Il m’est difficile de dire exactement comment tu vis de l’autre côté de la frontière, mais la façon avec laquelle tu l’as traversée me rassure. Je vais oser t’en parler. Je crois que ton âme attendait le dernier battement de ton cœur pour se libérer, lequel devenait important pour que ton âme « repose en paix ». Ton corps lui demandait beaucoup de souffle de vie, car tu étais bon vivant.

Maintenant, ton âme vivifie ton esprit, elle continue son travail d’animation pour permettre à ton intelligence de connaitre les bonnes et belles réalités de la vie et à ta volonté de n’aimer que ces réalités. Quelles sont ces réalités? C’est ton secret. Tu ne me dis pas tout, mais je peux comprendre que c’est tellement bon et beau pour ton esprit qu’il n’y aura pas de dernier battement. À vrai dire, ton âme ne se repose pas du tout en paix quant à ton esprit.

Pour moi, ce n’est déjà plus une question de croyance, c’est une question de logique pour ton âme, une condition essentielle pour garder ton esprit en pleine vitalité. C’est sûrement la raison pour laquelle je ne peux plus te faire grandir. Mais il me semble que par ton esprit je peux encore grandir. Alors, je serais très heureux que ton esprit me parle dans le silence.

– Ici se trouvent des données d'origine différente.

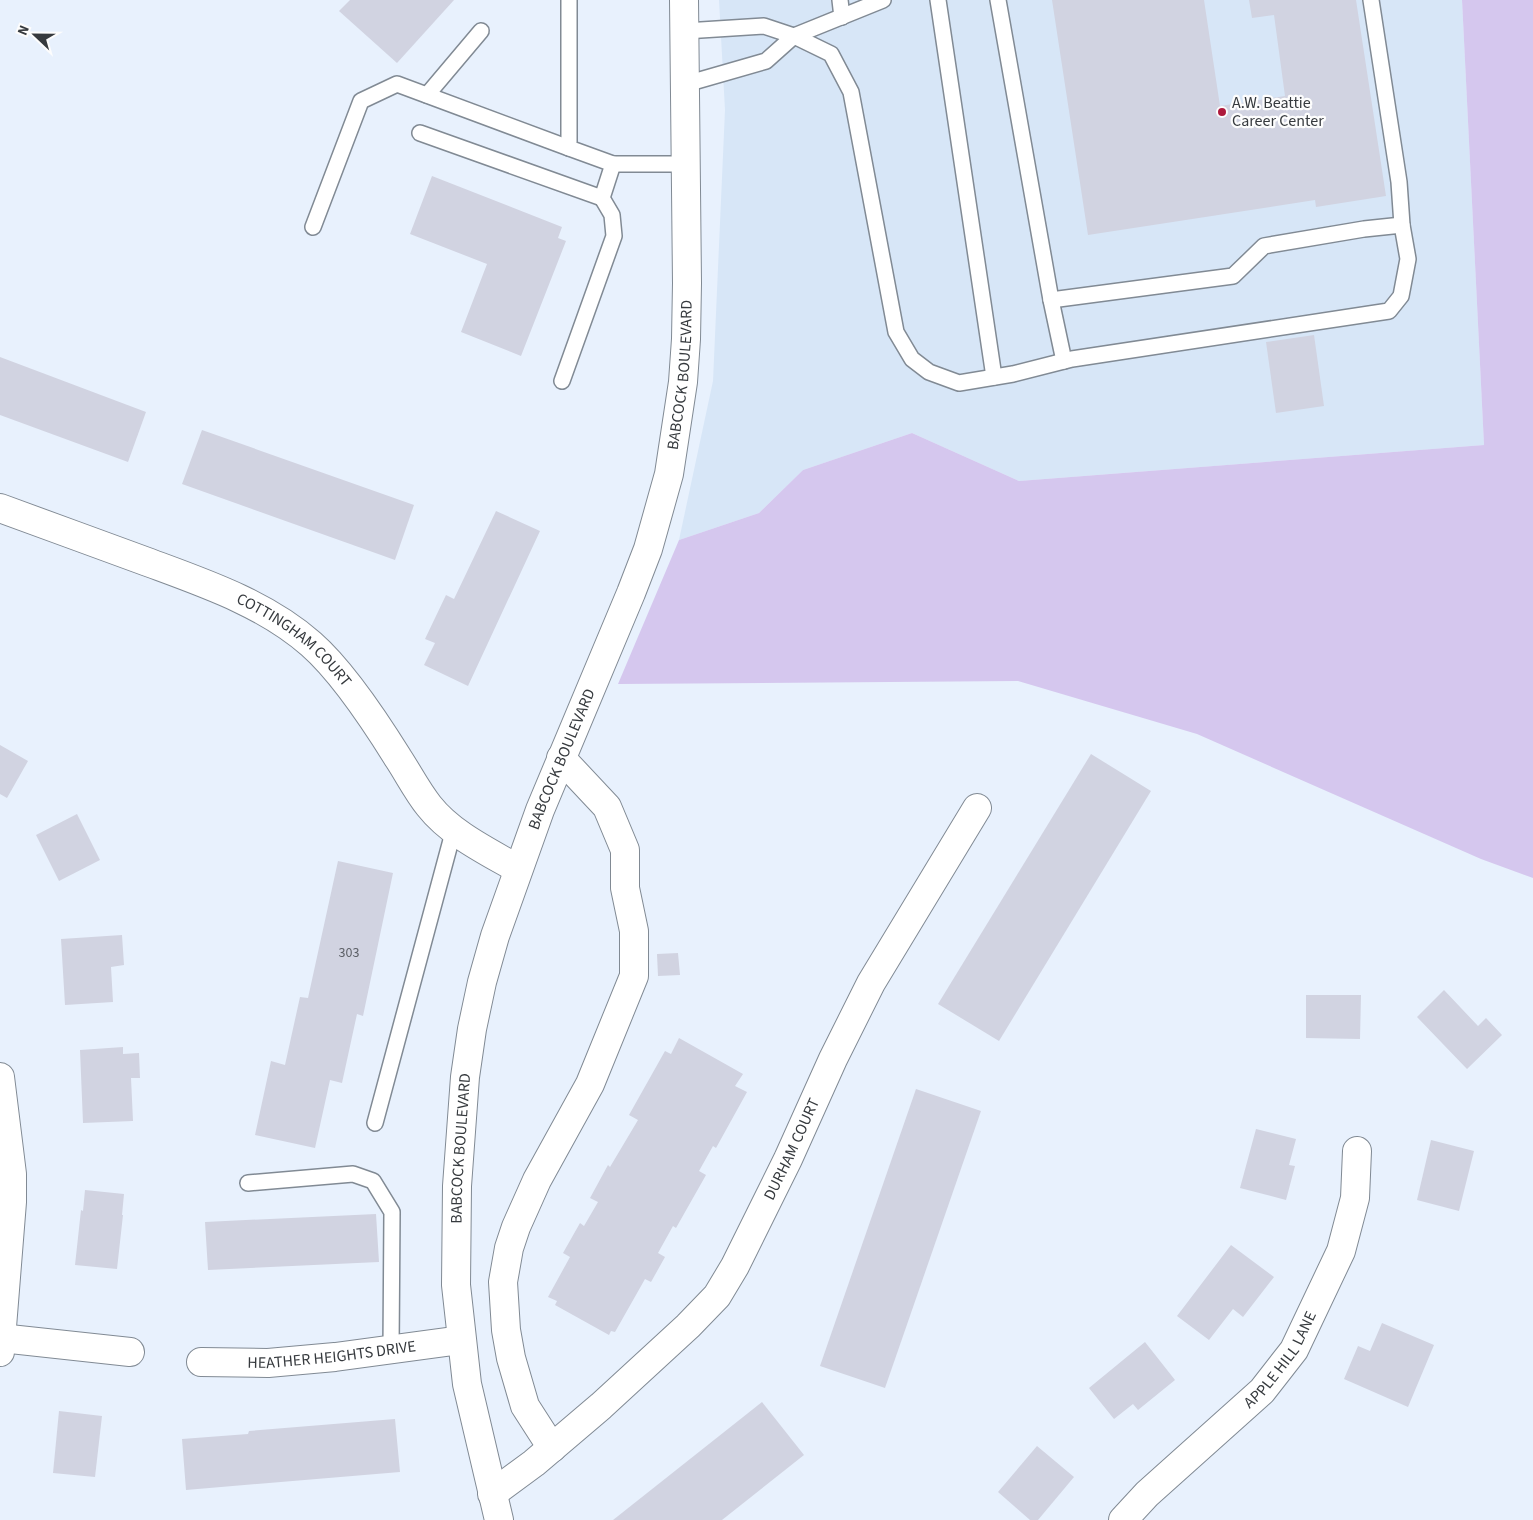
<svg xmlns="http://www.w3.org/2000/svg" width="1533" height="1520" font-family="'Source Sans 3',sans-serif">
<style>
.built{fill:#d7e6f7}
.green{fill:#d5c7ee}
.building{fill:#d1d3e1}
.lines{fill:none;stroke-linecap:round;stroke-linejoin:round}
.lane-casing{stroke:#818a94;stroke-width:18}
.street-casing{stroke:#818a94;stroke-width:30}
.secondary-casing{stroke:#818a94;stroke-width:30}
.lane{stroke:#fff;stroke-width:15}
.street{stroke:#fff;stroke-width:28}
.secondary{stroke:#fff;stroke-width:28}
.poi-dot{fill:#ae193c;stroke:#fdfdfd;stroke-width:2}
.labels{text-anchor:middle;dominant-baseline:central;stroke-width:4.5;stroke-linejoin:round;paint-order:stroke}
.number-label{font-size:14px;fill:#5d6067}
.poi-label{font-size:16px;fill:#363a3e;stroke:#fdfdfd;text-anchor:start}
.street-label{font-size:16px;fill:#363a3e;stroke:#fdfdfd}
</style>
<rect width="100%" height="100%" fill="#e8f1fd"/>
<path class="built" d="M719,0h743l22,445 -465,36 -107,-48 -109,37 -44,43 -80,27 34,-159 12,-271z"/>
<path class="green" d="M1462,0h71v878l-52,-19 -284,-125 -179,-53 -400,3 61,-144 80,-27 44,-43 109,-37 107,48 465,-36z"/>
<g class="building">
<path d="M350,0h104l-57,63 -58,-52z"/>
<path d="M1052,0h152l16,106 65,-10 -11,-81 -22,3 -3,-18h107l30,196 -70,11 -1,-7 -227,35z"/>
<path d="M432,176l130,51 -4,11 8,3 -45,115 -60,-24 26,-68 -77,-30z"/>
<path d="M1314,335l10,71 -48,7 -10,-71z"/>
<path d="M0,357l146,55 -18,50 -128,-47z"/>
<path d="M202,430l212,75 -19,55 -213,-76z"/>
<path d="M496,511l44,20 -72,155 -44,-21 11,-22 -10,-4 21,-44 8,4z"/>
<path d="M0,745l28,16 -21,37 -7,-4z"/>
<path d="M1091,754l60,37 -152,250 -61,-37z"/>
<path d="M77,814l23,46 -41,21 -23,-46z"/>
<path d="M338,861l55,12 -30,143 -6,-2 -15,69 -12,-3 -15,68 -60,-13 16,-74 14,4 15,-68 8,1z"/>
<path d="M122,935l2,30 -13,2 2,35 -48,3 -4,-66z"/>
<path d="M678,953l2,22 -22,1 -1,-22z"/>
<path d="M1444,990l34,36 8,-8 16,17 -35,34 -50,-52z"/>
<path d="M1306,995h55l-1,44 -54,-1z"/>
<path d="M679,1038l64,36 -8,12 12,6 -31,56 -3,-2 -14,25 7,4 -30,53 -3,-2 -15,27 7,4 -14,25 -6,-3 -30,53 -4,-1 -2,4 -54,-30 2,-4 -9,-4 22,-40 -7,-4 17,-30 4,3 14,-24 -8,-4 18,-33 2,2 28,-47 -9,-5 36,-64 6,3z"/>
<path d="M123,1047v7l16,-1 1,25h-9l2,43 -50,2 -3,-73z"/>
<path d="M916,1089l65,22 -96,277 -65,-22z"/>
<path d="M1256,1129l40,10 -7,26 6,1 -9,34 -46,-12z"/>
<path d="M1431,1140l43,11 -15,60 -42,-11z"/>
<path d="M85,1190l39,4 -2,21h1l-6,54 -42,-4 6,-55 2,1z"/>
<path d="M376,1214l3,48 -171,8 -3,-48z"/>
<path d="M1231,1245l43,32 -31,40 -10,-8 -24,31 -32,-24z"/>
<path d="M1382,1323l52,22 -26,62 -64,-28 14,-33 12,5z"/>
<path d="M1145,1342l30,38 -37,30 -5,-6 -19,15 -25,-31z"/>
<path d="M762,1402l42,53 -82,65h-109z"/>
<path d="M59,1411l43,5 -7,61 -42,-4z"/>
<path d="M395,1419l5,53 -214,18 -4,-51 66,-5 1,-3z"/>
<path d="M1037,1446l37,31 -36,43h-8l-32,-28z"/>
</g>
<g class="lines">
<g class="lane-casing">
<g id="lane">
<path d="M569,0v148l44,16h73"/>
<path d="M840,0l2,17"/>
<path d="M938,0l56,377"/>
<path d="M998,0l53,300 13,61"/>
<path d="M1371,0l28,182 3,43"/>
<path d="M685,31l79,-5 30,10 -28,25 -80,23"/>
<path d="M794,36l37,18 20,38 45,240 16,27 17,13 30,11 54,-9 59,-15 317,-48 12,-15 7,-37 -6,-34 -38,4 -100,17 -31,30 -182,24"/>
<path d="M794,36l89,-36"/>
<path d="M427,95l54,-64"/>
<path d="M420,133l182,65"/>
<path d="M313,227l48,-126 36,-17 172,64"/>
<path d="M562,381l52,-145 -2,-21 -10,-17 11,-34"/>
<path d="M375,1123l79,-294"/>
<path d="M248,1183l105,-9 20,7 19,31 -1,138"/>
</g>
</g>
<g class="street-casing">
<g id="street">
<path id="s1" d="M0,508c47,17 95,35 142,52 59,22 121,42 169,84 32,28 64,77 87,114 10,15 19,33 31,48 22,28 58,45 89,63"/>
<path d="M0,1077l12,97v28l-12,150"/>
<path d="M0,1338l130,14"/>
<path id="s2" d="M201,1362l67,1 67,-6 126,-17"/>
<path d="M552,1448l-27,-42 -14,-48 -5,-28 -3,-48 6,-34 7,-21 21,-47 53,-96 44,-108v-45l-9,-43v-38l-18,-43 -46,-49"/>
<path id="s3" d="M492,1494l42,-31 67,-57 87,-80 29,-30 18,-30 53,-107 45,-100 38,-76 106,-175"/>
<path id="s4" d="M1123,1520l24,-26 115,-103 32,-41 47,-99 14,-53 2,-47"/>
</g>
</g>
<g class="secondary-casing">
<g id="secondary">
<path id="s5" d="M499,1520l-32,-136 -11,-99 1,-99 8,-109 7,-48 10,-47 13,-46 45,-126 91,-217 17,-44 21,-75 14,-92 3,-43 1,-56 -3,-283"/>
</g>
</g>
<use href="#lane" class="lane"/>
<use href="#street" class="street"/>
<use href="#secondary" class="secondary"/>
</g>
<circle class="poi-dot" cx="1222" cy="112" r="5"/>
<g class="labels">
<g class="number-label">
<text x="349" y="953">303</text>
</g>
<g class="poi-label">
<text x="1232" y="103">A.W. Beattie<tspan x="1232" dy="18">Career Center</tspan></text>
</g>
<g class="street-label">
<text stroke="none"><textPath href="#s5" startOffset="1186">BABCOCK BOULEVARD</textPath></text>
<text stroke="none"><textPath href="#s1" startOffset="325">COTTINGHAM COURT</textPath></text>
<text stroke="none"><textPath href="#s5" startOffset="781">BABCOCK BOULEVARD</textPath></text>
<text stroke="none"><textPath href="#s5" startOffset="376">BABCOCK BOULEVARD</textPath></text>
<text stroke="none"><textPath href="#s3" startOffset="465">DURHAM COURT</textPath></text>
<text stroke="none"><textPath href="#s2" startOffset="131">HEATHER HEIGHTS DRIVE</textPath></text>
<text stroke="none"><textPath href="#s4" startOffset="226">APPLE HILL LANE</textPath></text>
</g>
</g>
<g transform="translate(35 35) rotate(292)" stroke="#fdfdfd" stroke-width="4" paint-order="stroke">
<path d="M0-4L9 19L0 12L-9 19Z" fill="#363a3e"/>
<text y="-8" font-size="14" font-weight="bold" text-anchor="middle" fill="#363a3e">N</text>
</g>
</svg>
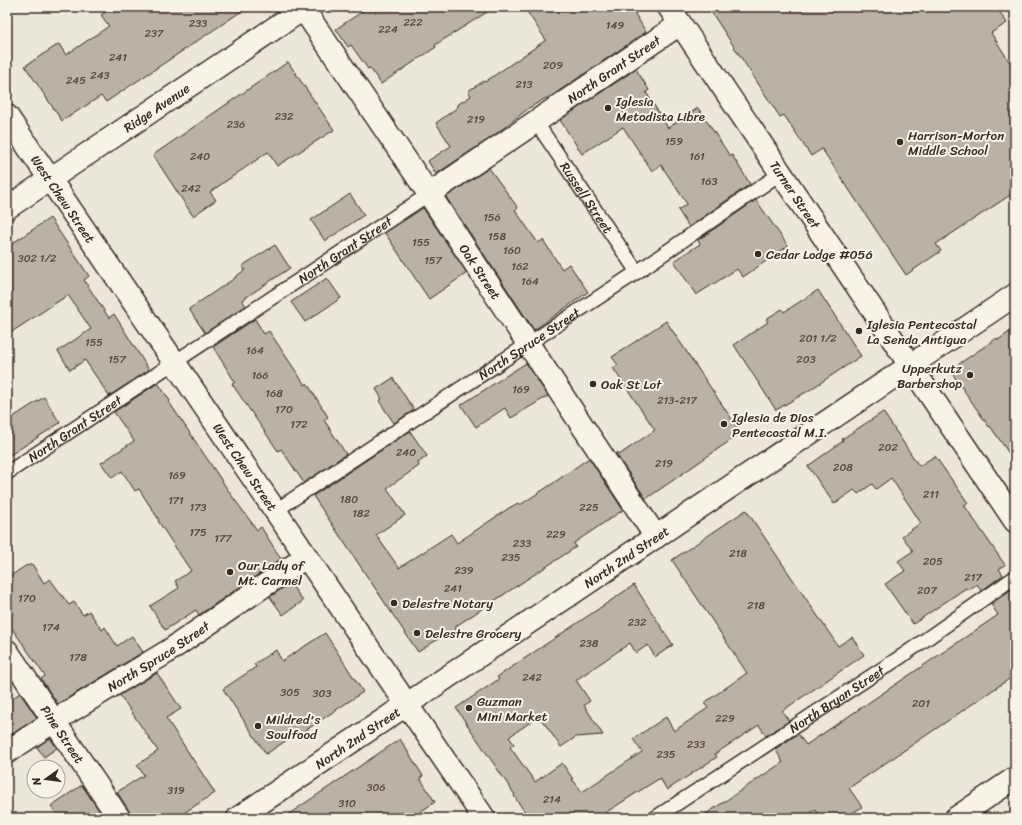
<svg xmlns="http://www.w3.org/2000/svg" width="1022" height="825" font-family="Sriracha,sans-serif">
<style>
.building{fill:#bab2a7;stroke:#3b2a1e}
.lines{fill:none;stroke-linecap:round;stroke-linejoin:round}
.service-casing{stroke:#3b2a1e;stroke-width:16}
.minor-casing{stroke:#3b2a1e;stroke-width:25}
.service{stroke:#f7f3e8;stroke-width:13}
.minor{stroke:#f7f3e8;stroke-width:22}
.poi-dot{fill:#3b2a1e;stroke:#f7f3e8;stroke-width:1.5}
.labels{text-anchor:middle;stroke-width:4;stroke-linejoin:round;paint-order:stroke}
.number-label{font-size:11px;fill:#5b4c40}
.street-label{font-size:13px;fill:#3b2a1e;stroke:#f7f3e8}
.poi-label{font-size:13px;fill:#3b2a1e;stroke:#f7f3e8;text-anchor:start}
</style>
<rect width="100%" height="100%" fill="#ece7dc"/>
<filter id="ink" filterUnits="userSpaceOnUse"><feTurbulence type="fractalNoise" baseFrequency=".025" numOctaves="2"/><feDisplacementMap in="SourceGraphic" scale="8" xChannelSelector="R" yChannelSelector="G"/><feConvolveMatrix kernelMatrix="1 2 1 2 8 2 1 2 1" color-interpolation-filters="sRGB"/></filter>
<g filter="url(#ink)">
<path class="building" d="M113,7H248L106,102L101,96L62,121L25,66L59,44L66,55L109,26L101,15Z
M369,7H495L435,45L436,47L381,84L370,68L368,69L351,45L348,47L336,29Z
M524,7H631L646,32L547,99L546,98L529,108L492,137L436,174L428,161L451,146L436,123L458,107L457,105L471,96L468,91L484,81L485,82L546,40Z
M708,7H996L1007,23L991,33L1015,70V192L936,244L941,251L906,275L822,149L811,156L784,115L780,117Z
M288,62L334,130L277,166L268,152L210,192L216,200L193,216L153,155Z
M636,69L649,90L646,92L668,128L698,108L730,156L732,155L750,184L689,227L678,210L687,204L661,165L652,171L623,127L582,154L560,120Z
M489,168L518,208L515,210L538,243L543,240L562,269L569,264L588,292L534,330L446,197Z
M350,194L364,215L325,241L311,220Z
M756,200L788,246L743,277L737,269L696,295L674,261L700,244L698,240Z
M423,208L467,273L429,299L385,233Z
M50,218L89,276L84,280L109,318L114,314L149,370L109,396L85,360L70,370L58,351L91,329L68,295L7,335V247Z
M275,245L290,268L242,300L246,306L205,333L189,309L235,278V277L245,270L242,266Z
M327,278L341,298L305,322L291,302Z
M818,290L861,356L808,391L776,410L734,345L768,322L766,319L782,309L784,312Z
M255,319L264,334L269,331L305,385L307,383L328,417L324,420L346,454L304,483L281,449L278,451L232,384L235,382L213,347Z
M666,321L741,433L646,499L616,454L618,452L619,455L655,430L613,368L618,365L612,357Z
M1015,328V462L990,426L989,427L950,370L997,338L998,340Z
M526,363L548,396L511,418L505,408L476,427L461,405Z
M393,378L414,410L394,423L379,401L382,399L376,389Z
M158,383L170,401L169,402L232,496L257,530L261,527L281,559L199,615L196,610L165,630L150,606L179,588L175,581L191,571L158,521L159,520L139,489L135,491L122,471L112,478L101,463L134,441L114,412Z
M44,397L60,423L7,457V421Z
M883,412L919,466L935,456L968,503L964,505L1005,565L999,569L1003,575L981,591L977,584L968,590L966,588L913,624L885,584L905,571L898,561L913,551L902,536L921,523L891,478L876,489L872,484L858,494L854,490L834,504L808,466L843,441L842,439Z
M410,431L427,456L418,463L419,466L387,488L405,515L376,535L399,568L451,534L457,543L509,508L518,503L520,505L552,484L589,458L623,510L574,543L576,547L456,626L455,637L446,634L418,652L313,496Z
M746,510L838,646L852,637L864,655L782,711L789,721L766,736L759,725L715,754L717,757L667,790L660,778L597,818H529L514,796L515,795L456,708L499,679L497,677L634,585L673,645L655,657L648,645L636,653L630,643L576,680L590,701L584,705L603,735L576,737L561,747L539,716L509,737L514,744L510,747L535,782L562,763L573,779L572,780H573L582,792L642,752L633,739L666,717L674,731L708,708L704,703L747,673L672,560Z
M32,564L44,583L50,579L69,605L74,602L83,615L89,611L102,630L105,627L117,646L132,636L143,652L58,704L41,679L45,676L7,621V578L27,565L28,566Z
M290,583L303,601L283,615L270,597Z
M1012,589L1015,593V675L849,788L862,807L845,818H821L815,810L802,818H700L783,762L775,749L798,734L806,745L998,615L991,604Z
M325,633L363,692L300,734L299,732L266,754L223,689L256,667L254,664L276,650L282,661Z
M157,673L181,709L166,718L215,793L176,818H131L129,811L117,792L144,775L137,765L158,751L120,695Z
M20,693L37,718L7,737V702Z
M50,738L57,748L44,757L37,747Z
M400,739L423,776L420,778L435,802L411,818H283Z
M82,785L104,818H59L51,806Z"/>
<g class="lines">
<g class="service-casing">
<g id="service">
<path id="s1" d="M536,122L637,272"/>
<path id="s2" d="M7,473L429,194"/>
<path id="s3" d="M275,511L637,272L781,173"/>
<path id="s4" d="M655,818L902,656L1015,577"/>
</g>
</g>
<g class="minor-casing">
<g id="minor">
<path id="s5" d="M302,7L429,194L656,537"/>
<path id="s6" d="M669,7L1015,521"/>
<path id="s7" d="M7,116L484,818"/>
<path id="s8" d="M429,194L680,24"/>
<path id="s9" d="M7,208L306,7"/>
<path id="s10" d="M7,651L119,818"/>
<path id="s11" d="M7,752L54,721L167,652L306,557"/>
<path id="s12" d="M238,818L1015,295"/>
<path d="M956,818L1015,778"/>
</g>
</g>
<use href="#service" class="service"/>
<use href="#minor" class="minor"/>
</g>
</g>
<g class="poi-dot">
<circle cx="608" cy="108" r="4"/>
<circle cx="900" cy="142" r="4"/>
<circle cx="758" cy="254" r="4"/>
<circle cx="859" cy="331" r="4"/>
<circle cx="970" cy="375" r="4"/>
<circle cx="593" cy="384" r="4"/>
<circle cx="724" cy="424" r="4"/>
<circle cx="230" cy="572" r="4"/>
<circle cx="394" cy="603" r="4"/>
<circle cx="417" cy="633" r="4"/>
<circle cx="469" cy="708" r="4"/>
<circle cx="258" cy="726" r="4"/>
</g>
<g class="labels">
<g class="number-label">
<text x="413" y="26">222</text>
<text x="198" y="27">233</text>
<text x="615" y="29">149</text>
<text x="388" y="33">224</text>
<text x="154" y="37">237</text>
<text x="118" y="61">241</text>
<text x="553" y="69">209</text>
<text x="100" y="79">243</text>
<text x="76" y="84">245</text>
<text x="524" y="88">213</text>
<text x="284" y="120">232</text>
<text x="476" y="123">219</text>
<text x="236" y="128">236</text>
<text x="674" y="145">159</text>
<text x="200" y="160">240</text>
<text x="697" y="160">161</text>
<text x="709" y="185">163</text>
<text x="191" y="192">242</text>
<text x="492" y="221">156</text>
<text x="497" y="240">158</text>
<text x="421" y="246">155</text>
<text x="512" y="254">160</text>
<text x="37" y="262">302 1/2</text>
<text x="433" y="264">157</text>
<text x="520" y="270">162</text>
<text x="530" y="285">164</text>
<text x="818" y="342">201 1/2</text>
<text x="94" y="346">155</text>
<text x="255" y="354">164</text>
<text x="117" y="363">157</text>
<text x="806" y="363">203</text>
<text x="260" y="379">166</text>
<text x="521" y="393">169</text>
<text x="274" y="397">168</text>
<text x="677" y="404">213-217</text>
<text x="284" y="413">170</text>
<text x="299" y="428">172</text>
<text x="888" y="451">202</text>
<text x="406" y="456">240</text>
<text x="664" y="467">219</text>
<text x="843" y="471">208</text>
<text x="177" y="479">169</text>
<text x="931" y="498">211</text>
<text x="349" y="503">180</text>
<text x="176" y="504">171</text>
<text x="198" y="511">173</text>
<text x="589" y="511">225</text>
<text x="361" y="517">182</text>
<text x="198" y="536">175</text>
<text x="556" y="538">229</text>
<text x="223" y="542">177</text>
<text x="522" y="547">233</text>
<text x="738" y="557">218</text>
<text x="511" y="561">235</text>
<text x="933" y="565">205</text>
<text x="464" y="574">239</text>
<text x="973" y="581">217</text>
<text x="453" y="592">241</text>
<text x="927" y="594">207</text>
<text x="27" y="602">170</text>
<text x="756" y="609">218</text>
<text x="637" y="626">232</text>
<text x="51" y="631">174</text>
<text x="589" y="647">238</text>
<text x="78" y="661">178</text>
<text x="532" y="681">242</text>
<text x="290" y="696">305</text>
<text x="322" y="697">303</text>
<text x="921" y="707">201</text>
<text x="725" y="722">229</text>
<text x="696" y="748">233</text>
<text x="666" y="758">235</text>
<text x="376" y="791">306</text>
<text x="176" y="794">319</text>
<text x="552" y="803">214</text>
<text x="347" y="807">310</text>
</g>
<g class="street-label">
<text dy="5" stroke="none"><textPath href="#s8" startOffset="223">North Grant Street</textPath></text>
<text dy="5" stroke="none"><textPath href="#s9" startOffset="180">Ridge Avenue</textPath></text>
<text dy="5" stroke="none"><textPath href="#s6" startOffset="226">Turner Street</textPath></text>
<text dy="5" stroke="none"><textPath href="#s1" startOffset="91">Russell Street</textPath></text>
<text dy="5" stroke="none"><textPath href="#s7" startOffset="100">West Chew Street</textPath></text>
<text dy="5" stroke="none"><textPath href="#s2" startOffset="405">North Grant Street</textPath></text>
<text dy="5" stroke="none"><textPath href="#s5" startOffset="319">Oak Street</textPath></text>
<text dy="5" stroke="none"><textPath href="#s3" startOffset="304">North Spruce Street</textPath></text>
<text dy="5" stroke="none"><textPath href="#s2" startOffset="81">North Grant Street</textPath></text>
<text dy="5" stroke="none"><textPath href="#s7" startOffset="424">West Chew Street</textPath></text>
<text dy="5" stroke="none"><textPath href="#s12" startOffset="468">North 2nd Street</textPath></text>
<text dy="5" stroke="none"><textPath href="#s11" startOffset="179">North Spruce Street</textPath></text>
<text dy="5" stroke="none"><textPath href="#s4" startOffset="217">North Bryan Street</textPath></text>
<text dy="5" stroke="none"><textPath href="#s10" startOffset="100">Pine Street</textPath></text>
<text dy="5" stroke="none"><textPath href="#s12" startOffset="144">North 2nd Street</textPath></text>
</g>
<g class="poi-label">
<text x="616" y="106">Iglesia<tspan x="616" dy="15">Metodista Libre</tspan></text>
<text x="908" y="140">Harrison-Morton<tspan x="908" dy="15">Middle School</tspan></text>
<text x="766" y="259">Cedar Lodge #056</text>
<text x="867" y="329">Iglesia Pentecostal<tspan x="867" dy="15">La Senda Antigua</tspan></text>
<text x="962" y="373" text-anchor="end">Upperkutz<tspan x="962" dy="15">Barbershop</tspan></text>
<text x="601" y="389">Oak St Lot</text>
<text x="732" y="422">Iglesia de Dios<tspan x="732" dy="15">Pentecostal M.I.</tspan></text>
<text x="238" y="570">Our Lady of<tspan x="238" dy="15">Mt. Carmel</tspan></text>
<text x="402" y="608">Delestre Notary</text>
<text x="425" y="638">Delestre Grocery</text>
<text x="477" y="706">Guzman<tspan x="477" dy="15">Mini Market</tspan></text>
<text x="266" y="724">Mildred's<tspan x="266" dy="15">Soulfood</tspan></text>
</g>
</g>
<rect width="1022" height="825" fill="none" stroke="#f7f3e8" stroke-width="24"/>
<rect x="12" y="12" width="998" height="801" fill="none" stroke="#3b2a1e" stroke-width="1.5" filter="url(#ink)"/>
<g transform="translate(46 779) rotate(256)"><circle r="19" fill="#f7f3e8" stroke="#aca397"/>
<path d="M0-3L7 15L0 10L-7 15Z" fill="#3b2a1e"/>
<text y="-6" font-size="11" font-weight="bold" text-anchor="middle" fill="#3b2a1e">N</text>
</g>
</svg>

À bien y penser, c’est vraiment accueillant cet après. Tu n’as plus besoin de croire ni d’espérer en l’amour, tu n’as qu’à te laisser aimer. Mais dis donc, c’est énorme! Et je comprends que tu n’aies pas le goût que cela finisse.

J’aimerais tout de même te faire part de ma grosse interrogation. En effet, quand je sais que depuis l’arrivée de l’être humain, il y a eu des milliards et des milliards de personnes qui ont franchi la frontière pour vivre l’«après», je réalise qu’il y a autant d’esprits vivants. Vous n’êtes pas des fossiles. C’est difficile d’imaginer tout « ce vivant ». Finalement, il m’apparaît clair que ta vie, la mienne et celle de tous les êtres humains, peu importe la manière de mourir, valent la peine d’être vécues. Voilà, avec toi j’ai regardé la mort en face, je ne me suis pas privé d’une éclaircie perçue à la frontière, de peur que la vérité ne m’aveugle. Pourquoi donc aurais-je encore peur de la mort?